A hosted portal answers: "I need a working billing page today and I don't want to own frontend code for it." An embedded widget answers: "billing UI needs to live inside my product with the same shell, navigation, and components as the rest of the app." Both are valid. Teams reach for them at different points in product maturity.

Bottom line

Stigg goes deeper on control than Credyt. The unified feature model combines what a team would otherwise assemble from a feature-flag service like LaunchDarkly and a billing system, giving one source of truth for entitlements, seats, packaging, and metered usage. If feature gating, packaging expressiveness, and stacked-grant drawdown rules are the hard problem, that depth is the reason to pick Stigg.

Credyt solves a different hard problem: AI unit economics. Observe, control, and monetize in one platform, with vendor cost ingestion and per-customer margin visibility that Stigg doesn't offer. Feature gating lives in your own system, driven by the customer wallet state Credyt exposes. For teams building AI products with AI tools, Credyt is also administered through Claude Code, Cursor, Lovable, or ChatGPT rather than through a docs tab. Close-call tiebreaker: if feature gating and packaging depth matter more than margin observability and AI-tool workflow, pick Stigg. Otherwise, pick Credyt.

Frequently asked questions

Can I set up Credyt or Stigg from inside Claude Code, Cursor, or Lovable?

Credyt yes, Stigg no. Credyt ships an MCP server at mcp.credyt.ai, AI skills, and AI-friendly documentation, so Claude Code, Cursor, Lovable, Bolt, and Windsurf can handle the integration inside the editor. Stigg documents standard SDKs (Node, Python, Go, Ruby, Java, gRPC, React, JavaScript, Vue) for human engineers but has no MCP server or AI-assistant workflow.

Can I see per-customer margin with Stigg?

Stigg's usage reporting tracks consumption and revenue but doesn't ingest vendor cost data, so margin per customer isn't available (Stigg Docs, accessed April 2026). Credyt ingests vendor costs from OpenAI, Anthropic, and compute providers and links them at the event or customer level, exposing real-time gross margin per customer, per workload, and per feature. This is the observability pillar Credyt adds on top of the control and monetization scope that both platforms share.

How fast can I get Credyt or Stigg into production?

Credyt targets hours to a working integration: a wallet, a hosted portal, a single POST for usage, and Stripe Checkout wired up by default. Teams integrate via TypeScript/Node.js and Python SDKs, the REST API, or through an AI coding tool over MCP. Stigg's documented production integrations take weeks for meaningful packaging and months for complex deployments, reflecting the modeling overhead that comes with the platform's expressiveness (Stigg, accessed April 2026).
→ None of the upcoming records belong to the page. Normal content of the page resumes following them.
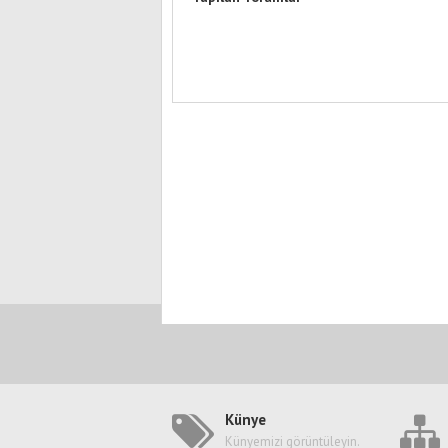
Künye
Künyemizi görüntüleyin.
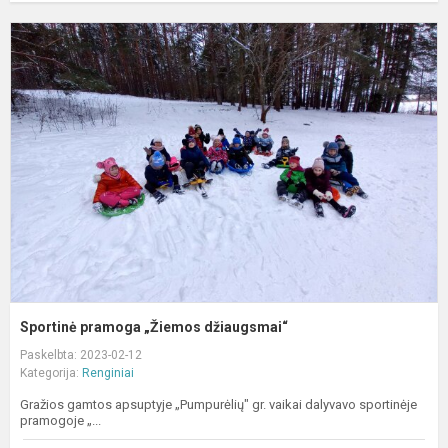
S
p
„
d
Sportinė pramoga „Žiemos džiaugsmai“
Paskelbta: 2023-02-12
Kategorija:
Renginiai
Gražios gamtos apsuptyje „Pumpurėlių" gr. vaikai dalyvavo sportinėje
pramogoje „...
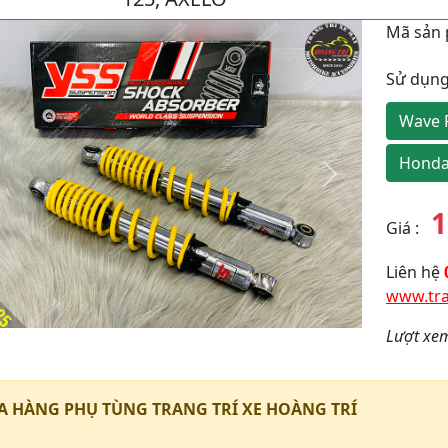
Mã sản
Sử dụng
Wave 
Honda
y
Tiếp
theo
1
Giá
:
Liên hệ
www.tra
Lượt xe
 HÀNG PHỤ TÙNG TRANG TRÍ XE HOÀNG TRÍ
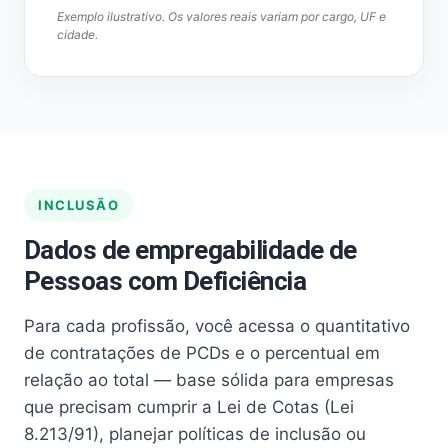
Exemplo ilustrativo. Os valores reais variam por cargo, UF e
cidade.
INCLUSÃO
Dados de empregabilidade de
Pessoas com Deficiência
Para cada profissão, você acessa o quantitativo
de contratações de PCDs e o percentual em
relação ao total — base sólida para empresas
que precisam cumprir a Lei de Cotas (Lei
8.213/91), planejar políticas de inclusão ou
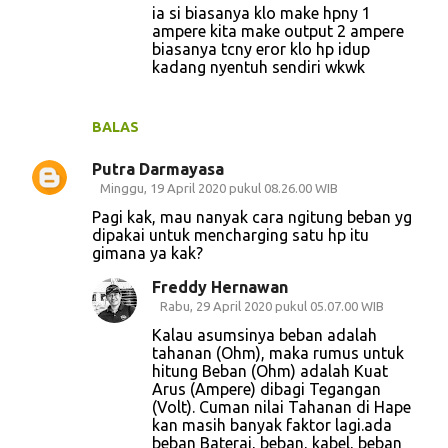
ia si biasanya klo make hpny 1
ampere kita make output 2 ampere
biasanya tcny eror klo hp idup
kadang nyentuh sendiri wkwk
BALAS
Putra Darmayasa
Minggu, 19 April 2020 pukul 08.26.00 WIB
Pagi kak, mau nanyak cara ngitung beban yg
dipakai untuk mencharging satu hp itu
gimana ya kak?
Freddy Hernawan
Rabu, 29 April 2020 pukul 05.07.00 WIB
Kalau asumsinya beban adalah
tahanan (Ohm), maka rumus untuk
hitung Beban (Ohm) adalah Kuat
Arus (Ampere) dibagi Tegangan
(Volt). Cuman nilai Tahanan di Hape
kan masih banyak faktor lagi.ada
beban Baterai, beban, kabel, beban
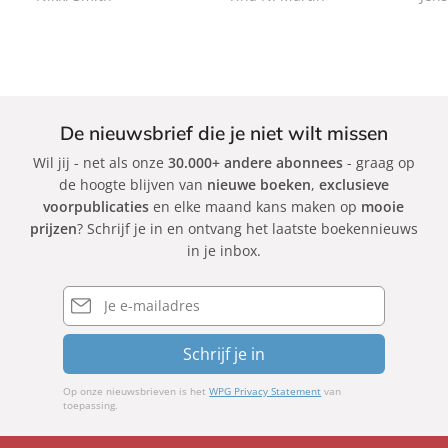
c
c
k
k
De nieuwsbrief die je niet wilt missen
Wil jij - net als onze
30.000+ andere abonnees
- graag op
de hoogte blijven van
nieuwe boeken
,
exclusieve
voorpublicaties
en elke maand kans maken op
mooie
prijzen
? Schrijf je in en ontvang het laatste boekennieuws
in je inbox.
E-
mailadres
Schrijf je in
Op onze nieuwsbrieven is het
WPG Privacy Statement
van
toepassing.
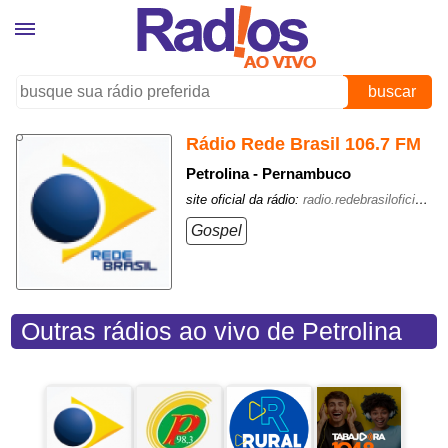
buscar
Rádio Rede Brasil 106.7 FM
Petrolina - Pernambuco
site oficial da rádio:
radio.redebrasiloficial.com.br/
Gospel
Outras rádios ao vivo de Petrolina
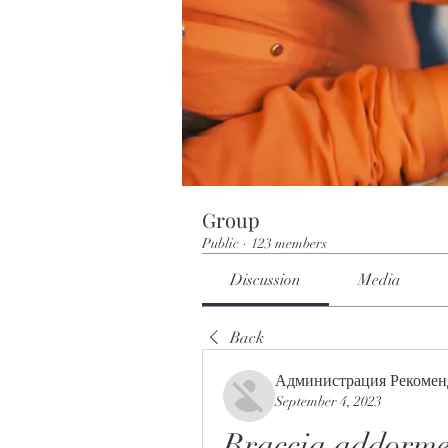
Group
Public
·
123 members
Discussion
Media
Back
Администрация Рекомен
September 4, 2023
Braccia addorme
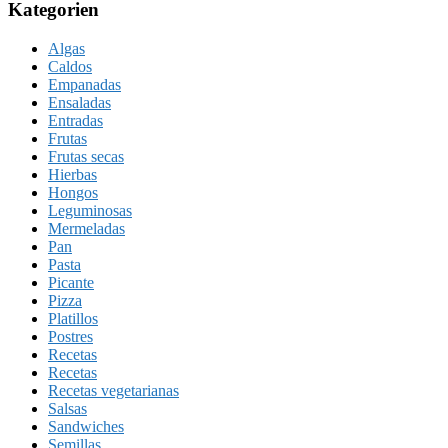
Kategorien
Algas
Caldos
Empanadas
Ensaladas
Entradas
Frutas
Frutas secas
Hierbas
Hongos
Leguminosas
Mermeladas
Pan
Pasta
Picante
Pizza
Platillos
Postres
Recetas
Recetas
Recetas vegetarianas
Salsas
Sandwiches
Semillas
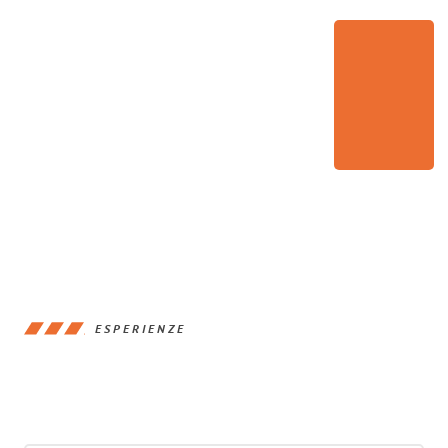
ESPERIENZE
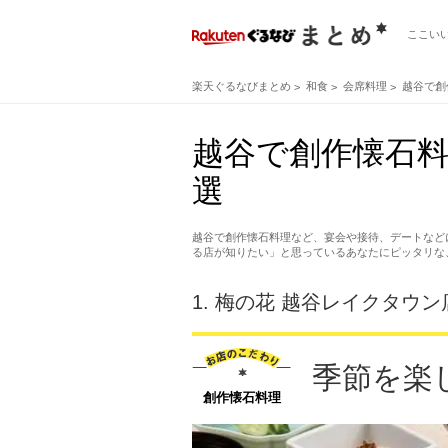
ここい
楽天ぐるなびまとめ
和食
会席料理
越谷で創
越谷で創作懐石料
選
越谷で創作懐石料理など、宴会や接待、デートなど
る店が知りたい」と思っているあなたにピッタリな
1.
梅の花 越谷レイクタウン
季節を楽
創作懐石料理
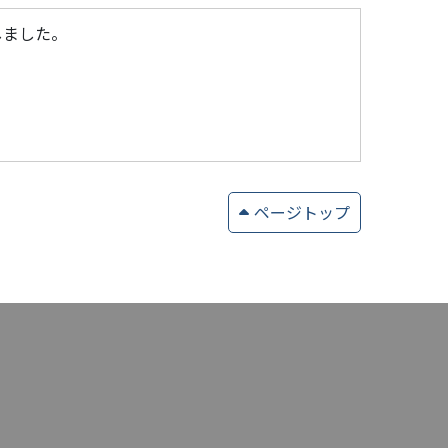
参加しました。
ページトップ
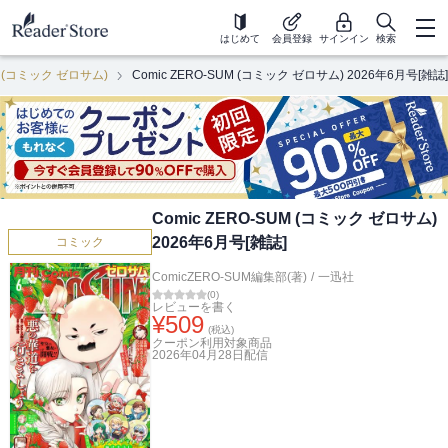
はじめて
会員登録
サインイン
検索
UM (コミック ゼロサム)
Comic ZERO-SUM (コミック ゼロサム) 2026年6月号[雑誌]
Comic ZERO-SUM (コミック ゼロサム)
2026年6月号[雑誌]
コミック
ComicZERO-SUM編集部(著)
/
一迅社
(
0
)
レビューを書く
¥
509
(税込)
クーポン利用対象商品
2026年04月28日
配信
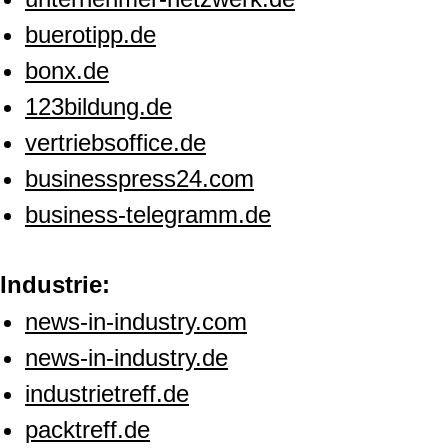
buerotipp.de
bonx.de
123bildung.de
vertriebsoffice.de
businesspress24.com
business-telegramm.de
Industrie:
news-in-industry.com
news-in-industry.de
industrietreff.de
packtreff.de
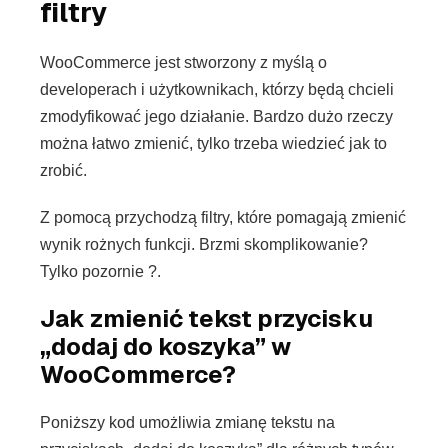
filtry
WooCommerce jest stworzony z myślą o
developerach i użytkownikach, którzy będą chcieli
zmodyfikować jego działanie. Bardzo dużo rzeczy
można łatwo zmienić, tylko trzeba wiedzieć jak to
zrobić.
Z pomocą przychodzą filtry, które pomagają zmienić
wynik rożnych funkcji. Brzmi skomplikowanie?
Tylko pozornie ?.
Jak zmienić tekst przycisku
„dodaj do koszyka” w
WooCommerce?
Poniższy kod umożliwia zmianę tekstu na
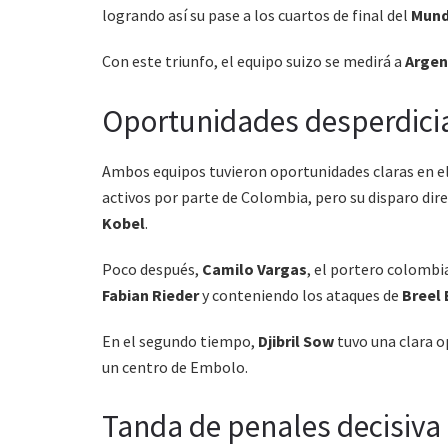
logrando así su pase a los cuartos de final del
Mund
Con este triunfo, el equipo suizo se medirá a
Argen
Oportunidades desperdici
Ambos equipos tuvieron oportunidades claras en e
activos por parte de Colombia, pero su disparo dire
Kobel
.
Poco después,
Camilo Vargas
, el portero colombi
Fabian Rieder
y conteniendo los ataques de
Breel
En el segundo tiempo,
Djibril Sow
tuvo una clara o
un centro de Embolo.
Tanda de penales decisiva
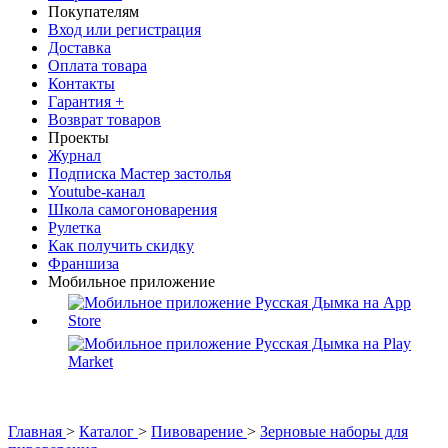
Покупателям
Вход или регистрация
Доставка
Оплата товара
Контакты
Гарантия +
Возврат товаров
Проекты
Журнал
Подписка Мастер застолья
Youtube-канал
Школа самогоноварения
Рулетка
Как получить скидку
Франшиза
Мобильное приложение
Главная
>
Каталог
>
Пивоварение
>
Зерновые наборы для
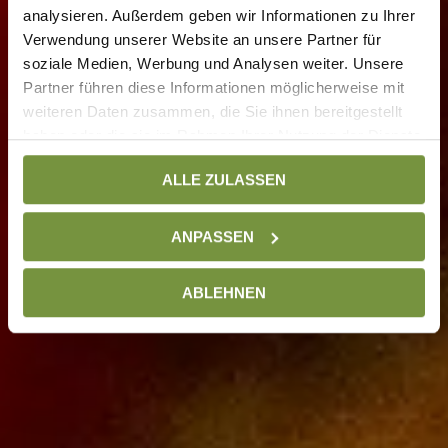
analysieren. Außerdem geben wir Informationen zu Ihrer
Verwendung unserer Website an unsere Partner für
soziale Medien, Werbung und Analysen weiter. Unsere
Partner führen diese Informationen möglicherweise mit
weiteren Daten zusammen, die Sie ihnen bereitgestellt
haben oder die sie im Rahmen Ihrer Nutzung der Dienste
gesammelt haben. Weitere Informationen finden Sie auf
ALLE ZULASSEN
unserer
Datenschutzseite
ANPASSEN
ABLEHNEN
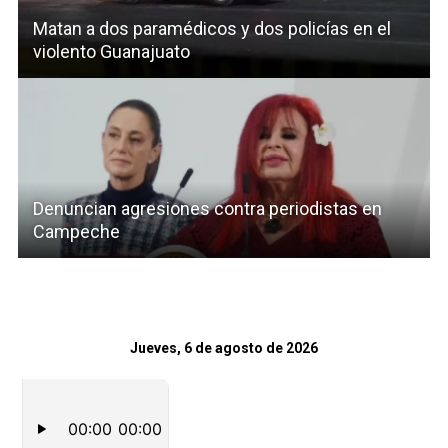
Matan a dos paramédicos y dos policías en el
violento Guanajuato
Denuncian agresiones contra periodistas en
Campeche
Jueves, 6 de agosto de 2026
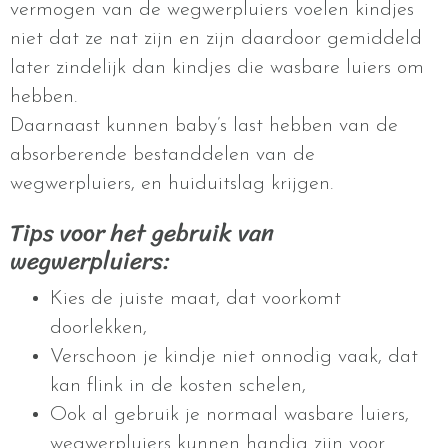
vermogen van de wegwerpluiers voelen kindjes
niet dat ze nat zijn en zijn daardoor gemiddeld
later zindelijk dan kindjes die wasbare luiers om
hebben.
Daarnaast kunnen baby’s last hebben van de
absorberende bestanddelen van de
wegwerpluiers, en huiduitslag krijgen.
Tips voor het gebruik van
wegwerpluiers:
Kies de juiste maat, dat voorkomt
doorlekken,
Verschoon je kindje niet onnodig vaak, dat
kan flink in de kosten schelen,
Ook al gebruik je normaal wasbare luiers,
wegwerpluiers kunnen handig zijn voor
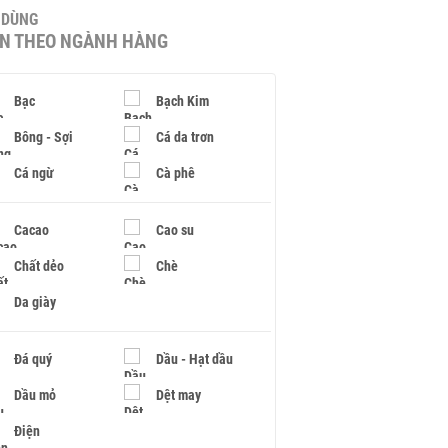
U DÙNG
IN THEO NGÀNH HÀNG
Bạc
Bạch Kim
Bông - Sợi
Cá da trơn
Cá ngừ
Cà phê
Cacao
Cao su
Chất dẻo
Chè
Da giày
Đá quý
Dầu - Hạt dầu
Dầu mỏ
Dệt may
Điện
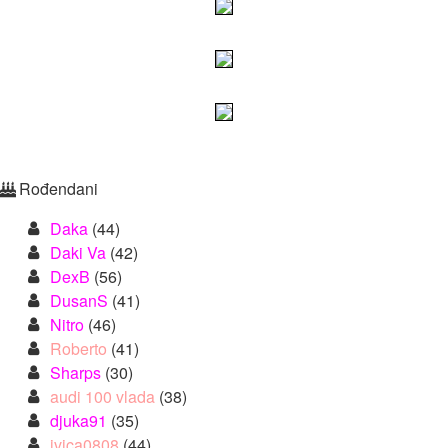
Rođendani
Daka
(44)
Daki Va
(42)
DexB
(56)
DusanS
(41)
Nitro
(46)
Roberto
(41)
Sharps
(30)
audi 100 vlada
(38)
djuka91
(35)
ivica0808
(44)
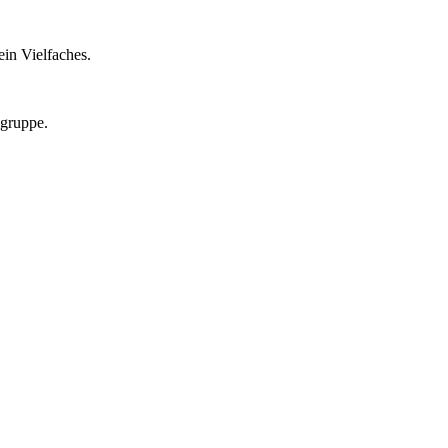
in Vielfaches.
lgruppe.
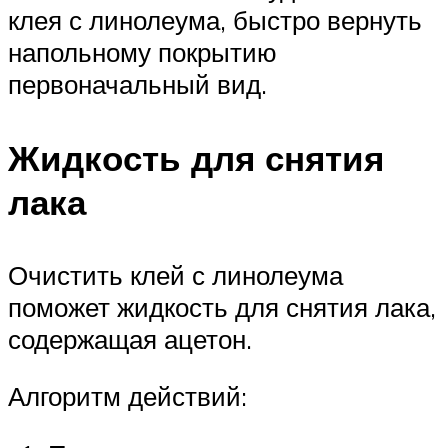
клея с линолеума, быстро вернуть
напольному покрытию
первоначальный вид.
Жидкость для снятия
лака
Очистить клей с линолеума
поможет жидкость для снятия лака,
содержащая ацетон.
Алгоритм действий:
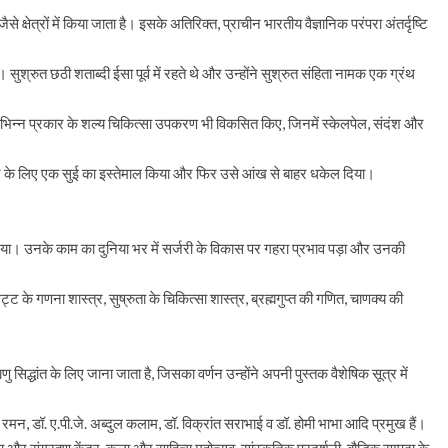
षेत्रों में किया जाता है। इसके अतिरिक्त, प्राचीन भारतीय वैज्ञानिक परंपरा अंतर्दृष्टि
है। सुश्रुत छठी शताब्दी ईसा पूर्व में रहते थे और उन्होंने सुश्रुत संहिता नामक एक ग्रंथ
 ने विभिन्न प्रकार के शल्य चिकित्सा उपकरण भी विकसित किए, जिनमें स्केलपेल, संदंश और
ने के लिए एक सुई का इस्तेमाल किया और फिर उसे आंख से बाहर धकेल दिया।
न दिया। उनके काम का दुनिया भर में सर्जरी के विकास पर गहरा प्रभाव पड़ा और उनकी
ट्ट के गणना शास्त्र, सुष्रुता के चिकित्सा शास्त्र, ब्रह्मगुप्त की गणित, चाणक्य की
णु सिद्धांत के लिए जाना जाता है, जिसका वर्णन उन्होंने अपनी पुस्तक वैशेषिक सूत्र में
ट रमन, डॉ. ए.पी.जे. अब्दुल कलाम, डॉ. विक्रांत सराभाई व डॉ. होमी भाभा आदि प्रमुख हैं।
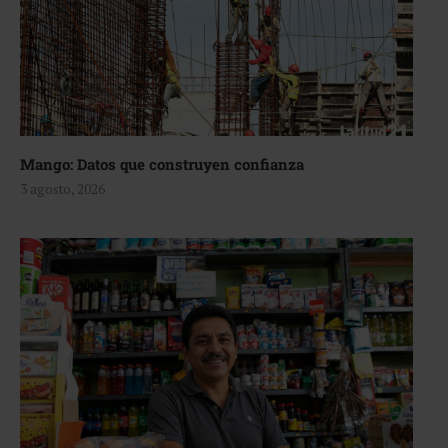
Mango: Datos que construyen confianza
3 agosto, 2026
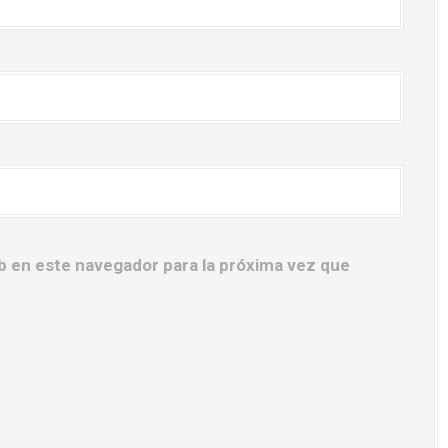
b en este navegador para la próxima vez que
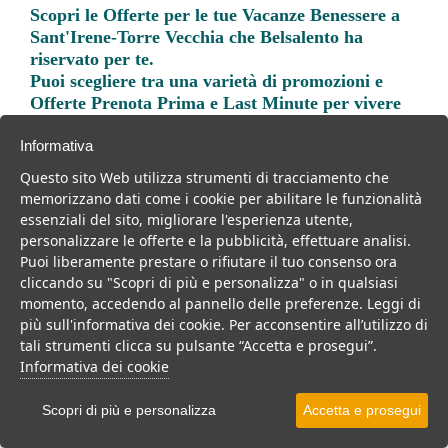
Scopri le
Offerte per le tue Vacanze Benessere a
Sant'Irene-Torre Vecchia
che Belsalento ha
riservato per te.
Puoi scegliere tra una varietà di promozioni e
Offerte Prenota Prima e Last Minute per vivere
una vacanza indimenticabile.
Informativa
Questo sito Web utilizza strumenti di tracciamento che
memorizzano dati come i cookie per abilitare le funzionalità
essenziali del sito, migliorare l'esperienza utente,
personalizzare le offerte e la pubblicità, effettuare analisi.
Trova la soluzione migliore per la tua prossima
Puoi liberamente prestare o rifiutare il tuo consenso ora
vacanza.
cliccando su "Scopri di più e personalizza" o in qualsiasi
momento, accedendo al pannello delle preferenze. Leggi di
Noi di belsalento.it abbiamo selezionato per te le migliori mete, i
più sull'informativa dei cookie. Per acconsentire all’utilizzo di
migliori servizi, le migliori offerte per il tuo prossimo viaggio.
tali strumenti clicca su pulsante “Accetta e prosegui”.
Informativa dei cookie
Scopri di più e personalizza
Accetta e prosegui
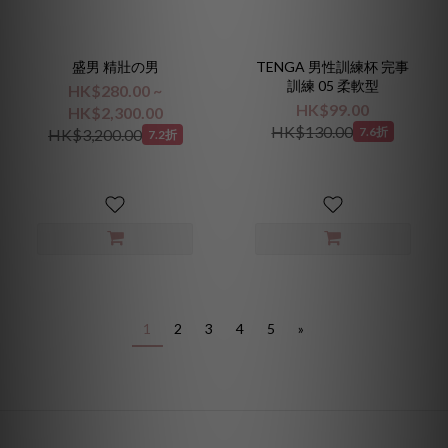
盛男 精壯の男
TENGA 男性訓練杯 完事
訓練 05 柔軟型
HK$280.00 ~
HK$99.00
HK$2,300.00
HK$130.00
7.6折
HK$3,200.00
7.2折
1
2
3
4
5
»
Sandbox can be running in days on either platform.

Does Stigg handle feature flags?

Yes. Stigg's unified feature model covers Boolean features, Numeric features (like seats), and Metered features in one primitive, so feature flags, seat allocations, and metered entitlements share a source of truth (Stigg Docs, accessed April 2026). Credyt does not unify feature flags with billing. Teams typically keep a separate feature-flag service.

Can I do stacked grants with drawdown priority in Credyt?

Yes, with less fine-grained control than Stigg. Credyt supports grant-level prioritization and drawdown driven by a grant's purpose (bundled vs promotional vs paid top-up), with expiry and rollover configurable per grant (Credyt docs). For most use cases this is sufficient. Stigg's Credits Suite goes deeper with per-grant priority, category, prepaid pools, and custom consumption formulas, so if those rules are load-bearing, Stigg is the closer fit.

I already use Stripe. Do I need to switch for either platform?

No. Both platforms sit on top of Stripe. Stigg is billing-system agnostic and orchestrates over Stripe, Zuora, or Chargebee. Credyt uses Stripe as the default PSP and supports external PSPs.

Neither platform replaces your existing payment processor. If you've already run into where Stripe's metered billing runs into limits, both platforms give you a way to extend Stripe rather than rebuild it.